»»
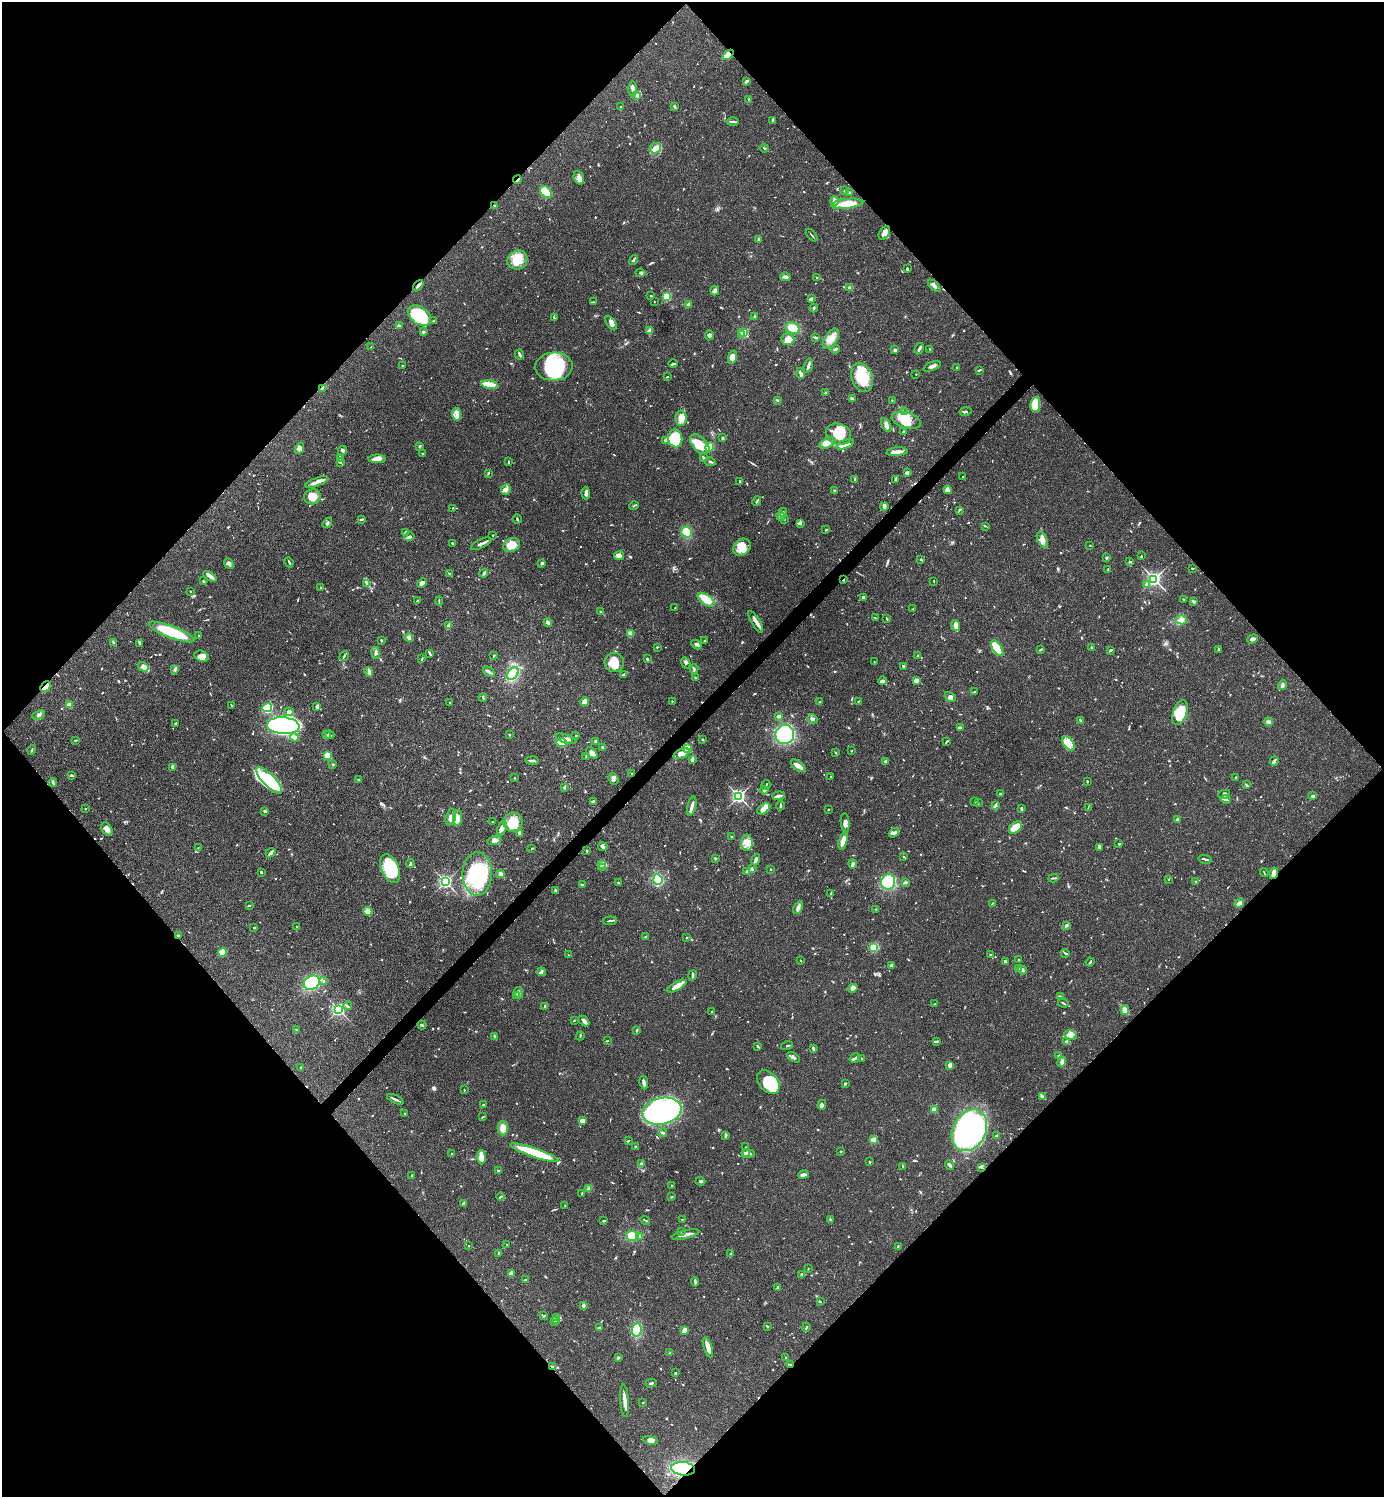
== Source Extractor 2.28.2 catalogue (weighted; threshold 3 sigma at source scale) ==
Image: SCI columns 300-5826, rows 2-5981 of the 5984 x 5985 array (HDU 1 of 3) = the unmasked area's bounding box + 8 px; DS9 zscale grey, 4 x 4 block average (1 PNG px = mean of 4 x 4 image px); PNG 1386 x 1499 px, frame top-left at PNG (2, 2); each listed source drawn as its Kron ellipse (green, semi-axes under 4 px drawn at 4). Shown black and unused: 51% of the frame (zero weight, under 3 of 4 exposures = <1% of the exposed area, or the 3 px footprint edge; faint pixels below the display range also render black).
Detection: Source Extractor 2.28.2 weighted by HDU 2 'WHT'. Background 0.0386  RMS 0.0026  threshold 0.0118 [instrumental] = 3 sigma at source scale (4.5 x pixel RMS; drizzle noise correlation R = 1.50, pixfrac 1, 0.05/0.05 arcsec/px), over >= 5 px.
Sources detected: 1108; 9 too faint to see at this stretch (4 x 4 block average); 8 inside a brighter object's white glare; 10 cosmic-ray / hot-pixel residue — neither listed nor drawn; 26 coinciding with a brighter row at this scale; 85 inside a brighter listed object's ellipse — not listed separately; of the other 970, all 500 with FLUX_AUTO >= 1.04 (the completeness limit of this list) listed and drawn (470 fainter detections not listed), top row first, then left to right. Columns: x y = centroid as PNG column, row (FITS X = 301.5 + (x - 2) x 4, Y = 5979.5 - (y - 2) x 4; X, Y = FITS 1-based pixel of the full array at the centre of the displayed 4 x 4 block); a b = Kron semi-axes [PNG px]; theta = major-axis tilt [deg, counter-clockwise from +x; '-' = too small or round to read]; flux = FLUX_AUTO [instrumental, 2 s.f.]
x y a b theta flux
««
[PROBLEM DESCRIPTION] Recast every line of the listing above as a numbered list, skipping blank lines and leaving out any pictures.

[TASK RESPONSE]
1. == Source Extractor 2.28.2 catalogue (weighted; threshold 3 sigma at source scale) ==
2. Image: SCI columns 300-5826, rows 2-5981 of the 5984 x 5985 array (HDU 1 of 3) = the unmasked area's bounding box + 8 px; DS9 zscale grey, 4 x 4 block average (1 PNG px = mean of 4 x 4 image px); PNG 1386 x 1499 px, frame top-left at PNG (2, 2); each listed source drawn as its Kron ellipse (green, semi-axes under 4 px drawn at 4). Shown black and unused: 51% of the frame (zero weight, under 3 of 4 exposures = <1% of the exposed area, or the 3 px footprint edge; faint pixels below the display range also render black).
3. Detection: Source Extractor 2.28.2 weighted by HDU 2 'WHT'. Background 0.0386  RMS 0.0026  threshold 0.0118 [instrumental] = 3 sigma at source scale (4.5 x pixel RMS; drizzle noise correlation R = 1.50, pixfrac 1, 0.05/0.05 arcsec/px), over >= 5 px.
4. Sources detected: 1108; 9 too faint to see at this stretch (4 x 4 block average); 8 inside a brighter object's white glare; 10 cosmic-ray / hot-pixel residue — neither listed nor drawn; 26 coinciding with a brighter row at this scale; 85 inside a brighter listed object's ellipse — not listed separately; of the other 970, all 500 with FLUX_AUTO >= 1.04 (the completeness limit of this list) listed and drawn (470 fainter detections not listed), top row first, then left to right. Columns: x y = centroid as PNG column, row (FITS X = 301.5 + (x - 2) x 4, Y = 5979.5 - (y - 2) x 4; X, Y = FITS 1-based pixel of the full array at the centre of the displayed 4 x 4 block); a b = Kron semi-axes [PNG px]; theta = major-axis tilt [deg, counter-clockwise from +x; '-' = too small or round to read]; flux = FLUX_AUTO [instrumental, 2 s.f.]
5. x y a b theta flux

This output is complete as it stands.